== Your instructions ==
Repeat the data in full. Every line must match.

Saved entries
BEGIN
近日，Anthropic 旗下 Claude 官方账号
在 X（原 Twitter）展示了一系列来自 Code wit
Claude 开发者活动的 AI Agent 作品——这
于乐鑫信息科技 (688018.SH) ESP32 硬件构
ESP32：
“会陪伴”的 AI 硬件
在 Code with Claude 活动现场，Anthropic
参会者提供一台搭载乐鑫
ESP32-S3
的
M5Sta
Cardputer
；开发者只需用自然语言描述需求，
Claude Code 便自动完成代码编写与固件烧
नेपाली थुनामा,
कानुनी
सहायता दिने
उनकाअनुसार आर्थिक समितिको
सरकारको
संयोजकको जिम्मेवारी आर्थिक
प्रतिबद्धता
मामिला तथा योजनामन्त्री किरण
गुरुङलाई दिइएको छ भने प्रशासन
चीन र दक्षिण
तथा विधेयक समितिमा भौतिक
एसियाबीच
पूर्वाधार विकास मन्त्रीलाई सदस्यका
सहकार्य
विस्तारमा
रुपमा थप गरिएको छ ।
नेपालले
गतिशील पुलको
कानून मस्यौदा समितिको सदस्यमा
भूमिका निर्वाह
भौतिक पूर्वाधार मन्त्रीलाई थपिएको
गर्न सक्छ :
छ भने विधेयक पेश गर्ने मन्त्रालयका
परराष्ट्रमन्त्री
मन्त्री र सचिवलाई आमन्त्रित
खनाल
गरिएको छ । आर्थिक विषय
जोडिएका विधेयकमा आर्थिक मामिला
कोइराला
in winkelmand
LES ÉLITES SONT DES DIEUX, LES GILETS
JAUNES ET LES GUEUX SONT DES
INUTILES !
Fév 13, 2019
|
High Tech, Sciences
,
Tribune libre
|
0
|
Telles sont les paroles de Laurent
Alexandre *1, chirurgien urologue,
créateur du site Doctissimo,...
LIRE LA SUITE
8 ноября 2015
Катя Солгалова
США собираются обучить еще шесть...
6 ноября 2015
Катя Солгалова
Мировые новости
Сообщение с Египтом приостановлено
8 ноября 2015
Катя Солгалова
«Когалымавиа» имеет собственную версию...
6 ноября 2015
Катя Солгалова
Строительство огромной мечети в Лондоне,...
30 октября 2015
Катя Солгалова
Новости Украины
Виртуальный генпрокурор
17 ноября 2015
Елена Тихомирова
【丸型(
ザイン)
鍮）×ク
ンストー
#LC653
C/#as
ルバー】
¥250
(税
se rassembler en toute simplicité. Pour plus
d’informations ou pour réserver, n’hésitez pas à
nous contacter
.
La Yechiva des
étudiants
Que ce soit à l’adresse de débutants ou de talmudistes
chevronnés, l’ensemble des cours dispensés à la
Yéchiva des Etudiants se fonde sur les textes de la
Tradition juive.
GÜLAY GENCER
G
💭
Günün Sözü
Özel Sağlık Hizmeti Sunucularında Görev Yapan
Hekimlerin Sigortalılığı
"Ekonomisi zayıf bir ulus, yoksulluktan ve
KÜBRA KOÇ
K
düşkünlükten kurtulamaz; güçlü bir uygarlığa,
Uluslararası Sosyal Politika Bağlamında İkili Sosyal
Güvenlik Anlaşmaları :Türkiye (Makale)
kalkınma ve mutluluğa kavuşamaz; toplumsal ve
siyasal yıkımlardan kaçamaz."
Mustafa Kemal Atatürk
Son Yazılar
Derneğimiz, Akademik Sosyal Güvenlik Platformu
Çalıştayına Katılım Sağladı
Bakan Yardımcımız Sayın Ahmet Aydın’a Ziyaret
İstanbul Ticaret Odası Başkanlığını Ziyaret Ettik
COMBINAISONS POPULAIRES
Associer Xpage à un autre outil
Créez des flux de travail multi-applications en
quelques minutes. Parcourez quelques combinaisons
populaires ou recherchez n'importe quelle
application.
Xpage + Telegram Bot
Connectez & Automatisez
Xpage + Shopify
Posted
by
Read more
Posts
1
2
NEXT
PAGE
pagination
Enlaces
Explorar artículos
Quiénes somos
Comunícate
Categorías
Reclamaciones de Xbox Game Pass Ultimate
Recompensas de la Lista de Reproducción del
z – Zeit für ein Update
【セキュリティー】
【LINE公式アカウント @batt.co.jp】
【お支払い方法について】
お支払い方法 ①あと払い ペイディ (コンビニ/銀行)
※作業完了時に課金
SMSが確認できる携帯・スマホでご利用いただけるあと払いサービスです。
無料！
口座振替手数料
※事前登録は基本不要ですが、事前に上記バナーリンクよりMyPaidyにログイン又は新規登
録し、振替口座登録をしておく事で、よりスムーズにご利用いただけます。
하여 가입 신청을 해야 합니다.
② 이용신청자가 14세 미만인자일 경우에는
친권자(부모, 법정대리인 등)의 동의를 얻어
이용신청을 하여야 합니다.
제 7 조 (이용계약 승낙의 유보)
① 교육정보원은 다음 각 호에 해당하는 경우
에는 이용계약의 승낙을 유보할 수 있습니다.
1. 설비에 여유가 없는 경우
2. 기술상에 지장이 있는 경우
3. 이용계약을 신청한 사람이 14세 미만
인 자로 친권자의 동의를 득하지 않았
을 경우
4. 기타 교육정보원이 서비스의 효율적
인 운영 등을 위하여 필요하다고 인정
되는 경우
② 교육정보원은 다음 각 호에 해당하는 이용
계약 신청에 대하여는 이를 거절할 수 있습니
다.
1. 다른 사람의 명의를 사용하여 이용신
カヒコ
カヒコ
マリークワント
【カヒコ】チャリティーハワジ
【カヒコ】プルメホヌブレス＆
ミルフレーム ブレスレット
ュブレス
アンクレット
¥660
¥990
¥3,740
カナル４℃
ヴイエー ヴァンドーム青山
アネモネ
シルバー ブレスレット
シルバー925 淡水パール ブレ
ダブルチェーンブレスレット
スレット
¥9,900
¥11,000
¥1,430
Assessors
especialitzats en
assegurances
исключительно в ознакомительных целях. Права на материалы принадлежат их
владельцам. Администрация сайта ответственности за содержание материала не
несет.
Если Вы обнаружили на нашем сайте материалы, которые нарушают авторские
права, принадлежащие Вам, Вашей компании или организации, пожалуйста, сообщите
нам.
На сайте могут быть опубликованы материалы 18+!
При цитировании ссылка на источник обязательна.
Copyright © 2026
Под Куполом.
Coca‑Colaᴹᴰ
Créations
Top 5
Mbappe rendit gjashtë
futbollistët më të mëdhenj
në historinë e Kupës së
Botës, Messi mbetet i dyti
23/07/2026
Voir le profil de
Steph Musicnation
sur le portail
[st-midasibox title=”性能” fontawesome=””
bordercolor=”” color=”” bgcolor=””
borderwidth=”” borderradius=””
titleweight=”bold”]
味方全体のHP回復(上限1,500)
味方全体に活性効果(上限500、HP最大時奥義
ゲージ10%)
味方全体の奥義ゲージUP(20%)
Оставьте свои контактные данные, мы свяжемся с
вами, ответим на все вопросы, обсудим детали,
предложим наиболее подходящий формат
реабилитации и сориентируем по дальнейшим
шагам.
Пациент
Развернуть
END
== Response for this exercise ==
近日，Anthropic 旗下 Claude 官方账号
在 X（原 Twitter）展示了一系列来自 Code wit
Claude 开发者活动的 AI Agent 作品——这
于乐鑫信息科技 (688018.SH) ESP32 硬件构
ESP32：
“会陪伴”的 AI 硬件
在 Code with Claude 活动现场，Anthropic
参会者提供一台搭载乐鑫
ESP32-S3
的
M5Sta
Cardputer
；开发者只需用自然语言描述需求，
Claude Code 便自动完成代码编写与固件烧
नेपाली थुनामा,
कानुनी
सहायता दिने
उनकाअनुसार आर्थिक समितिको
सरकारको
संयोजकको जिम्मेवारी आर्थिक
प्रतिबद्धता
मामिला तथा योजनामन्त्री किरण
गुरुङलाई दिइएको छ भने प्रशासन
चीन र दक्षिण
तथा विधेयक समितिमा भौतिक
एसियाबीच
पूर्वाधार विकास मन्त्रीलाई सदस्यका
सहकार्य
विस्तारमा
रुपमा थप गरिएको छ ।
नेपालले
गतिशील पुलको
कानून मस्यौदा समितिको सदस्यमा
भूमिका निर्वाह
भौतिक पूर्वाधार मन्त्रीलाई थपिएको
गर्न सक्छ :
छ भने विधेयक पेश गर्ने मन्त्रालयका
परराष्ट्रमन्त्री
मन्त्री र सचिवलाई आमन्त्रित
खनाल
गरिएको छ । आर्थिक विषय
जोडिएका विधेयकमा आर्थिक मामिला
कोइराला
in winkelmand
LES ÉLITES SONT DES DIEUX, LES GILETS
JAUNES ET LES GUEUX SONT DES
INUTILES !
Fév 13, 2019
|
High Tech, Sciences
,
Tribune libre
|
0
|
Telles sont les paroles de Laurent
Alexandre *1, chirurgien urologue,
créateur du site Doctissimo,...
LIRE LA SUITE
8 ноября 2015
Катя Солгалова
США собираются обучить еще шесть...
6 ноября 2015
Катя Солгалова
Мировые новости
Сообщение с Египтом приостановлено
8 ноября 2015
Катя Солгалова
«Когалымавиа» имеет собственную версию...
6 ноября 2015
Катя Солгалова
Строительство огромной мечети в Лондоне,...
30 октября 2015
Катя Солгалова
Новости Украины
Виртуальный генпрокурор
17 ноября 2015
Елена Тихомирова
【丸型(
ザイン)
鍮）×ク
ンストー
#LC653
C/#as
ルバー】
¥250
(税
se rassembler en toute simplicité. Pour plus
d’informations ou pour réserver, n’hésitez pas à
nous contacter
.
La Yechiva des
étudiants
Que ce soit à l’adresse de débutants ou de talmudistes
chevronnés, l’ensemble des cours dispensés à la
Yéchiva des Etudiants se fonde sur les textes de la
Tradition juive.
GÜLAY GENCER
G
💭
Günün Sözü
Özel Sağlık Hizmeti Sunucularında Görev Yapan
Hekimlerin Sigortalılığı
"Ekonomisi zayıf bir ulus, yoksulluktan ve
KÜBRA KOÇ
K
düşkünlükten kurtulamaz; güçlü bir uygarlığa,
Uluslararası Sosyal Politika Bağlamında İkili Sosyal
Güvenlik Anlaşmaları :Türkiye (Makale)
kalkınma ve mutluluğa kavuşamaz; toplumsal ve
siyasal yıkımlardan kaçamaz."
Mustafa Kemal Atatürk
Son Yazılar
Derneğimiz, Akademik Sosyal Güvenlik Platformu
Çalıştayına Katılım Sağladı
Bakan Yardımcımız Sayın Ahmet Aydın’a Ziyaret
İstanbul Ticaret Odası Başkanlığını Ziyaret Ettik
COMBINAISONS POPULAIRES
Associer Xpage à un autre outil
Créez des flux de travail multi-applications en
quelques minutes. Parcourez quelques combinaisons
populaires ou recherchez n'importe quelle
application.
Xpage + Telegram Bot
Connectez & Automatisez
Xpage + Shopify
Posted
by
Read more
Posts
1
2
NEXT
PAGE
pagination
Enlaces
Explorar artículos
Quiénes somos
Comunícate
Categorías
Reclamaciones de Xbox Game Pass Ultimate
Recompensas de la Lista de Reproducción del
z – Zeit für ein Update
【セキュリティー】
【LINE公式アカウント @batt.co.jp】
【お支払い方法について】
お支払い方法 ①あと払い ペイディ (コンビニ/銀行)
※作業完了時に課金
SMSが確認できる携帯・スマホでご利用いただけるあと払いサービスです。
無料！
口座振替手数料
※事前登録は基本不要ですが、事前に上記バナーリンクよりMyPaidyにログイン又は新規登
録し、振替口座登録をしておく事で、よりスムーズにご利用いただけます。
하여 가입 신청을 해야 합니다.
② 이용신청자가 14세 미만인자일 경우에는
친권자(부모, 법정대리인 등)의 동의를 얻어
이용신청을 하여야 합니다.
제 7 조 (이용계약 승낙의 유보)
① 교육정보원은 다음 각 호에 해당하는 경우
에는 이용계약의 승낙을 유보할 수 있습니다.
1. 설비에 여유가 없는 경우
2. 기술상에 지장이 있는 경우
3. 이용계약을 신청한 사람이 14세 미만
인 자로 친권자의 동의를 득하지 않았
을 경우
4. 기타 교육정보원이 서비스의 효율적
인 운영 등을 위하여 필요하다고 인정
되는 경우
② 교육정보원은 다음 각 호에 해당하는 이용
계약 신청에 대하여는 이를 거절할 수 있습니
다.
1. 다른 사람의 명의를 사용하여 이용신
カヒコ
カヒコ
マリークワント
【カヒコ】チャリティーハワジ
【カヒコ】プルメホヌブレス＆
ミルフレーム ブレスレット
ュブレス
アンクレット
¥660
¥990
¥3,740
カナル４℃
ヴイエー ヴァンドーム青山
アネモネ
シルバー ブレスレット
シルバー925 淡水パール ブレ
ダブルチェーンブレスレット
スレット
¥9,900
¥11,000
¥1,430
Assessors
especialitzats en
assegurances
исключительно в ознакомительных целях. Права на материалы принадлежат их
владельцам. Администрация сайта ответственности за содержание материала не
несет.
Если Вы обнаружили на нашем сайте материалы, которые нарушают авторские
права, принадлежащие Вам, Вашей компании или организации, пожалуйста, сообщите
нам.
На сайте могут быть опубликованы материалы 18+!
При цитировании ссылка на источник обязательна.
Copyright © 2026
Под Куполом.
Coca‑Colaᴹᴰ
Créations
Top 5
Mbappe rendit gjashtë
futbollistët më të mëdhenj
në historinë e Kupës së
Botës, Messi mbetet i dyti
23/07/2026
Voir le profil de
Steph Musicnation
sur le portail
[st-midasibox title=”性能” fontawesome=””
bordercolor=”” color=”” bgcolor=””
borderwidth=”” borderradius=””
titleweight=”bold”]
味方全体のHP回復(上限1,500)
味方全体に活性効果(上限500、HP最大時奥義
ゲージ10%)
味方全体の奥義ゲージUP(20%)
Оставьте свои контактные данные, мы свяжемся с
вами, ответим на все вопросы, обсудим детали,
предложим наиболее подходящий формат
реабилитации и сориентируем по дальнейшим
шагам.
Пациент
Развернуть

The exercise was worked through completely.